A bank robbery used to be when a masked bandit walked into a bank and stuck a gun in the teller’s face and demanded money. No more! These days a bank robbery is anytime an unsuspecting citizen walks into a bank and deposits money, puts money into a CD, or requests a credit card from the bank.
The looting of the major banks was hardly an accident. This is a repetition of the S&L scandal of the late eighties which stunned most of us when that bunch of thieves made off with taxpayer money to the tune of 800 Billion dollars. Now this one is likely to cost us trillions with no end in sight. Congress was complicit. We need only look at the campaign contributions funneled to the two sackers in Congress to get the big picture.
The “bonuses” funneled to the AIG thieves has the stench of hush money all over it. Suppose these guys had been fired and suppose there had been the usual race to the court house to sing and suppose the public had found out how badly they were ripped off?

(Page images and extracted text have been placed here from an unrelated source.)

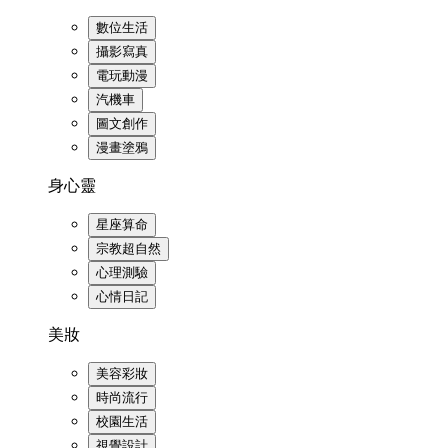
數位生活
攝影寫真
電玩動漫
汽機車
圖文創作
漫畫塗鴉
身心靈
星座算命
宗教超自然
心理測驗
心情日記
美妝
美容彩妝
時尚流行
校園生活
視覺設計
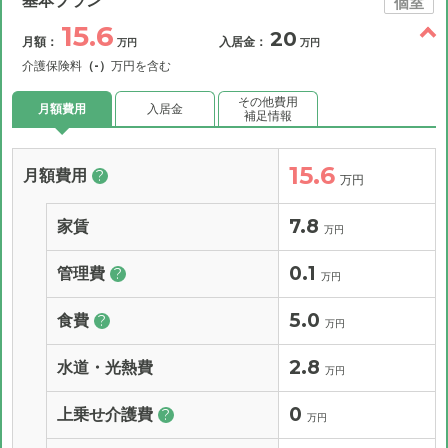
基本プラン
個室
15.6
20
月額：
入居金：
万円
万円
介護保険料
（-）
万円を含む
その他費用
月額費用
入居金
補足情報
15.6
月額費用
?
万円
7.8
家賃
万円
0.1
管理費
?
万円
5.0
食費
?
万円
2.8
水道・光熱費
万円
0
上乗せ介護費
?
万円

John Stewart has suggested that the AIG perps should be pitch forked in the street.
Unfortunately this kind of greed-head mentality has percolated down to all the banks. There are other smaller robberies perpetrated on the public every day. Singly these are what Bertol Brecht called bread crumb sins. Aggregated, they amount to rip-offs costing the public millions.
There is a radio program out of Atlanta called the Clark Howard show. It is the only useful program on the local hate radio station, and Howard is forever railing at the theft and fraud committed by banks against their customers. Two recent encounters with banks, both of which brought my blood to the boil, illustrate this kind of theft. The first was with a large bank with which I have done business for over twenty years. Let’s call it the Muckup and Theft bank. Unfortunately this bank has changed hands twice over the years and each time the level of service collapsed. In the latest go round they imported executives whose purpose, no doubt, was to attempt to steal as much as possible from the customers. The previous manager whom I have known for years is apparently now a teller. I had a modest CD in bank which they rolled over at well under market rates after sending me a letter in which they clearly stated that they would notify me of the new rate before it went into effect. Needless to say they did not notify me, argued that the letter in plain English did not say what it says and refused to allow me to withdraw the money without penalty. My recourse was to find a new bank and I now wouldn’t walk across a parking lot to whizz on Muckup and Theft Bank if it was on fire.
The second incident was with Bunko America. I have had a credit card with them for ten or fifteen years. The card accumulates USAir frequent flyer miles. I recently got notice that my card had been “upgraded.” I am wise enough at this time to know that with the “upgrade” comes reams of fly- speck type designed to screw the consumer. When I got the new cards, I cut them up and called them to decline the “upgrade” and asked if they had a no fee card. I carefully explained that accumulating frequent flyer points on U.S. Air was a bit like shooting oneself in the foot, having spent too many days in airports after flight cancellations, delays and other screw ups. Well, yes, they said they had World Points no fee card and would roll the account over and send me new cards in a week or so. A week or so later, I wanted to use my credit card to purchase some small item on the internet and found that the security code had worn off. I called Bunko America back and explained that I needed the no fee cards. I also had to walk the person through the whole spiel again, which was a bloody waste of time. And when I tried to pin the person down as to when I would receive the cards I got a carload of bullshit and baffle gab. No problem they said. Then one morning shortly after this conversation, Bunko America’s s “World Class Customer Service” called me, and I wasted twenty or thirty minutes on the phone explaining why I had not activated the “upgraded” USAir card, and that I had switched to a no fee card. The bottom line it turned out was that Bunko America was going to insist on charging me for a card I didn’t want and no longer had any use for. I patiently went through the scenario again for Miss vacuous blonde of the month and then for some dickwad, frat-rat, weenie sucking supervisor, neither of whom understood the English language: I am not paying a fee. I do not want the USAir card. Got it? Apparently neither had the brains to get it. They both insisted that because of the terms and conditions of the original card they could and would charge me the as yet undetermined fee.
Aside from the fact that I spent an hour and a half to two hours on the phone screwing around with Denny Dimwit and his cohorts at Bunko America, it is likely that they will lose a loyal and long standing customer, although when I called the Customer Service number on the letter they sent me confirming the changes I requested, the guy I got on the phone was civil and promised me that the change over would go smoothly. We will see if that is the case or if they try to rob me.
I promised Bunko America, who by the way is taking billions of Taxpayer bailout money while it attempts to run these scams and thefts against the public, that if they charged me a card fee I would pursue a fraud complaint against them with the Maryland Attorney General’s office.
Hooray for Clark Howard. The American public has had it with this kind of theft. As for AIG, when John Stewart said we ought to pitch fork them in the street, I think he got it just right.